### ENTRIES SHOWN
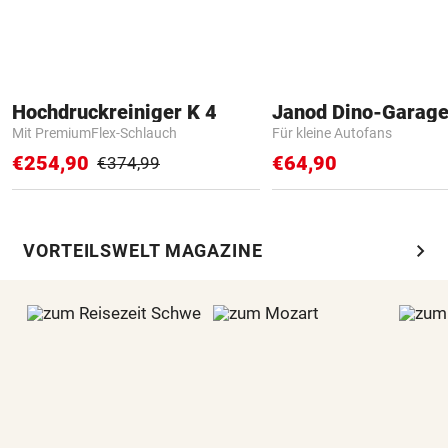
Hochdruckreiniger K 4
Janod Dino-Garag
Mit PremiumFlex-Schlauch
Für kleine Autofans
€254,90
€64,90
€374,99
chevron_right
VORTEILSWELT MAGAZINE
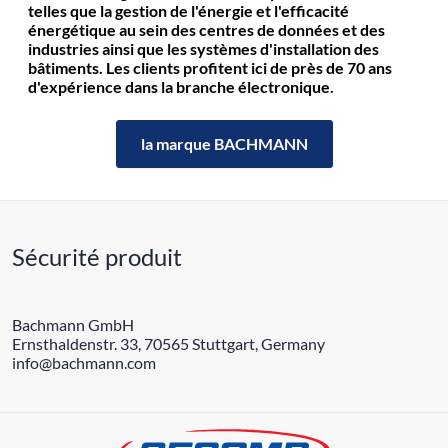
telles que la gestion de l'énergie et l'efficacité
énergétique au sein des centres de données et des
industries ainsi que les systèmes d'installation des
bâtiments. Les clients profitent ici de près de 70 ans
d'expérience dans la branche électronique.
la marque BACHMANN
Sécurité produit
Bachmann GmbH
Ernsthaldenstr. 33, 70565 Stuttgart, Germany
info@bachmann.com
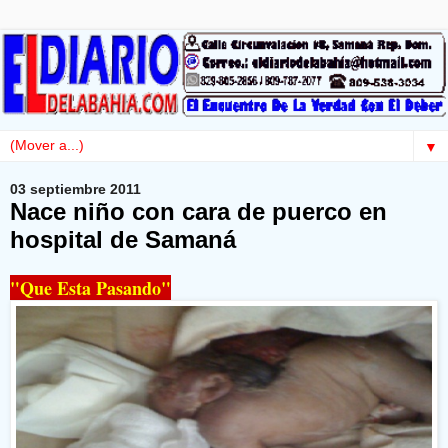
▼
03 septiembre 2011
Nace niño con cara de puerco en
hospital de Samaná
"Que Esta Pasando"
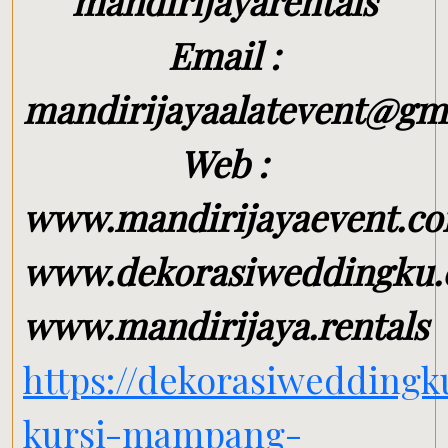
mandirijayarentals
Email :
mandirijayaalatevent@gm
Web :
www.mandirijayaevent.c
www.dekorasiweddingku
www.mandirijaya.rentals
https://dekorasiweddingk
kursi-mampang-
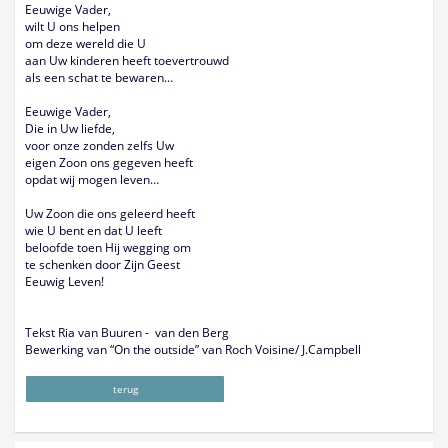
Eeuwige Vader,
wilt U ons helpen
om deze wereld die U
aan Uw kinderen heeft toevertrouwd
als een schat te bewaren…
Eeuwige Vader,
Die in Uw liefde,
voor onze zonden zelfs Uw
eigen Zoon ons gegeven heeft
opdat wij mogen leven…
Uw Zoon die ons geleerd heeft
wie U bent en dat U leeft
beloofde toen Hij wegging om
te schenken door Zijn Geest
Eeuwig Leven!
Tekst Ria van Buuren - van den Berg
Bewerking van “On the outside” van Roch Voisine/ J.Campbell
terug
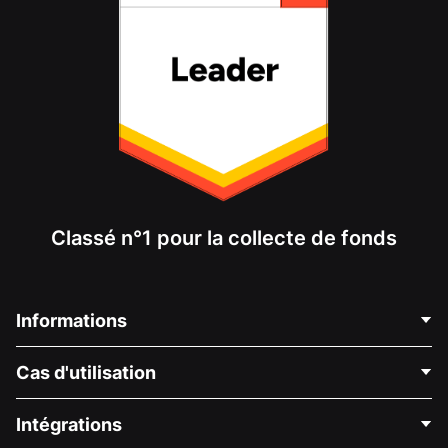
Classé n°1 pour la collecte de fonds
Informations
Contactez-nous
Cas d'utilisation
À propos de nous
Blog
Collecte de fonds politique
Intégrations
Carrières
Collecte de fonds médicale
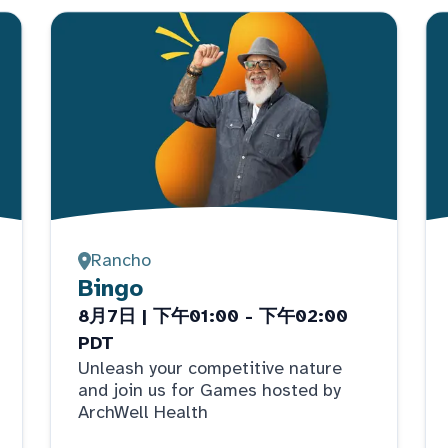
Rancho
Bingo
8月7日 | 下午01:00 - 下午02:00
PDT
Unleash your competitive nature
and join us for Games hosted by
ArchWell Health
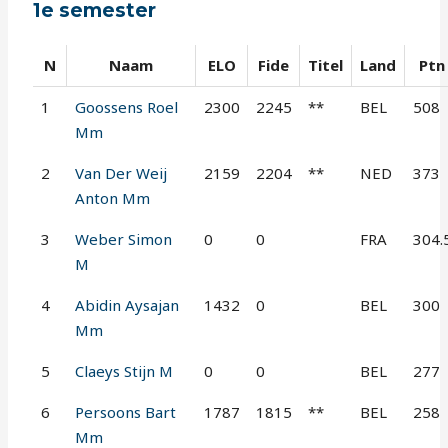
1e semester
N
Naam
ELO
Fide
Titel
Land
Ptn
1
Goossens Roel
2300
2245
**
BEL
508
Mm
2
Van Der Weij
2159
2204
**
NED
373
Anton Mm
3
Weber Simon
0
0
FRA
304.
M
4
Abidin Aysajan
1432
0
BEL
300
Mm
5
Claeys Stijn M
0
0
BEL
277
6
Persoons Bart
1787
1815
**
BEL
258
Mm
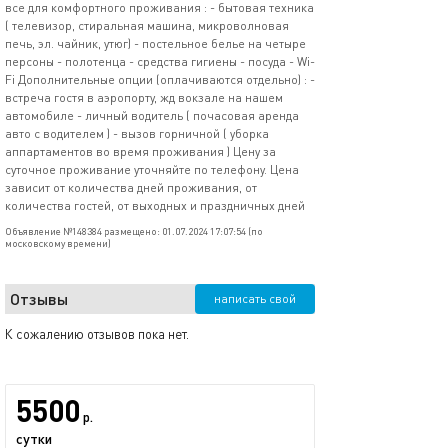
все для комфортного проживания : - бытовая техника
( телевизор, стиральная машина, микроволновая
печь, эл. чайник, утюг) - постельное белье на четыре
персоны - полотенца - средства гигиены - посуда - Wi-
Fi Дополнительные опции (оплачиваются отдельно) : -
встреча гостя в аэропорту, жд вокзале на нашем
автомобиле - личный водитель ( почасовая аренда
авто с водителем ) - вызов горничной ( уборка
аппартаментов во время проживания ) Цену за
суточное проживание уточняйте по телефону. Цена
зависит от количества дней проживания, от
количества гостей, от выходных и праздничных дней
Объявление №148384 размещено: 01.07.2024 17:07:54 (по
московскому времени)
Отзывы
написать свой
К сожалению отзывов пока нет.
5500
р.
сутки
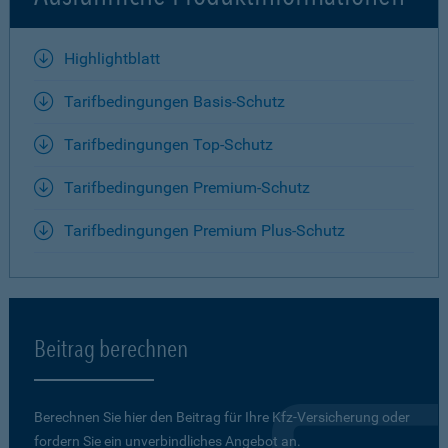
Highlightblatt
Tarifbedingungen Basis-Schutz
Tarifbedingungen Top-Schutz
Tarifbedingungen Premium-Schutz
Tarifbedingungen Premium Plus-Schutz
Beitrag berechnen
Berechnen Sie hier den Beitrag für Ihre Kfz-Versicherung oder
fordern Sie ein unverbindliches Angebot an.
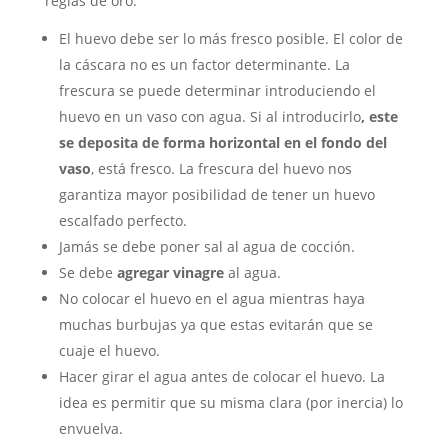
reglas de oro:
El huevo debe ser lo más fresco posible. El color de
la cáscara no es un factor determinante. La
frescura se puede determinar introduciendo el
huevo en un vaso con agua. Si al introducirlo
, este
se deposita de forma horizontal en el fondo del
vaso
, está fresco. La frescura del huevo nos
garantiza mayor posibilidad de tener un huevo
escalfado perfecto.
Jamás se debe poner sal al agua de cocción.
Se debe
agregar vinagre
al agua.
No colocar el huevo en el agua mientras haya
muchas burbujas ya que estas evitarán que se
cuaje el huevo.
Hacer girar el agua antes de colocar el huevo. La
idea es permitir que su misma clara (por inercia) lo
envuelva.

### EXERCISE DIRECTIONS
Copy out the lines from every row above exactly, without the picture markers.

### REPLY
Hochdruckreiniger K 4
Janod Dino-Garag
Mit PremiumFlex-Schlauch
Für kleine Autofans
€254,90
€64,90
€374,99
chevron_right
VORTEILSWELT MAGAZINE
telles que la gestion de l'énergie et l'efficacité
énergétique au sein des centres de données et des
industries ainsi que les systèmes d'installation des
bâtiments. Les clients profitent ici de près de 70 ans
d'expérience dans la branche électronique.
la marque BACHMANN
Sécurité produit
Bachmann GmbH
Ernsthaldenstr. 33, 70565 Stuttgart, Germany
info@bachmann.com
▼
03 septiembre 2011
Nace niño con cara de puerco en
hospital de Samaná
"Que Esta Pasando"
mandirijayarentals
Email :
mandirijayaalatevent@gm
Web :
www.mandirijayaevent.c
www.dekorasiweddingku
www.mandirijaya.rentals
https://dekorasiweddingk
kursi-mampang-
Eeuwige Vader,
wilt U ons helpen
om deze wereld die U
aan Uw kinderen heeft toevertrouwd
als een schat te bewaren…
Eeuwige Vader,
Die in Uw liefde,
voor onze zonden zelfs Uw
eigen Zoon ons gegeven heeft
opdat wij mogen leven…
Uw Zoon die ons geleerd heeft
wie U bent en dat U leeft
beloofde toen Hij wegging om
te schenken door Zijn Geest
Eeuwig Leven!
Tekst Ria van Buuren - van den Berg
Bewerking van “On the outside” van Roch Voisine/ J.Campbell
terug
Classé n°1 pour la collecte de fonds
Informations
Contactez-nous
Cas d'utilisation
À propos de nous
Blog
Collecte de fonds politique
Intégrations
Carrières
Collecte de fonds médicale
Rancho
Bingo
8月7日 | 下午01:00 - 下午02:00
PDT
Unleash your competitive nature
and join us for Games hosted by
ArchWell Health
1e semester
N
Naam
ELO
Fide
Titel
Land
Ptn
1
Goossens Roel
2300
2245
**
BEL
508
Mm
2
Van Der Weij
2159
2204
**
NED
373
Anton Mm
3
Weber Simon
0
0
FRA
304.
M
4
Abidin Aysajan
1432
0
BEL
300
Mm
5
Claeys Stijn M
0
0
BEL
277
6
Persoons Bart
1787
1815
**
BEL
258
Mm
все для комфортного проживания : - бытовая техника
( телевизор, стиральная машина, микроволновая
печь, эл. чайник, утюг) - постельное белье на четыре
персоны - полотенца - средства гигиены - посуда - Wi-
Fi Дополнительные опции (оплачиваются отдельно) : -
встреча гостя в аэропорту, жд вокзале на нашем
автомобиле - личный водитель ( почасовая аренда
авто с водителем ) - вызов горничной ( уборка
аппартаментов во время проживания ) Цену за
суточное проживание уточняйте по телефону. Цена
зависит от количества дней проживания, от
количества гостей, от выходных и праздничных дней
Объявление №148384 размещено: 01.07.2024 17:07:54 (по
московскому времени)
Отзывы
написать свой
К сожалению отзывов пока нет.
5500
р.
сутки
Highlightblatt
Tarifbedingungen Basis-Schutz
Tarifbedingungen Top-Schutz
Tarifbedingungen Premium-Schutz
Tarifbedingungen Premium Plus-Schutz
Beitrag berechnen
Berechnen Sie hier den Beitrag für Ihre Kfz-Versicherung oder
fordern Sie ein unverbindliches Angebot an.
reglas de oro:
El huevo debe ser lo más fresco posible. El color de
la cáscara no es un factor determinante. La
frescura se puede determinar introduciendo el
huevo en un vaso con agua. Si al introducirlo
, este
se deposita de forma horizontal en el fondo del
vaso
, está fresco. La frescura del huevo nos
garantiza mayor posibilidad de tener un huevo
escalfado perfecto.
Jamás se debe poner sal al agua de cocción.
Se debe
agregar vinagre
al agua.
No colocar el huevo en el agua mientras haya
muchas burbujas ya que estas evitarán que se
cuaje el huevo.
Hacer girar el agua antes de colocar el huevo. La
idea es permitir que su misma clara (por inercia) lo
envuelva.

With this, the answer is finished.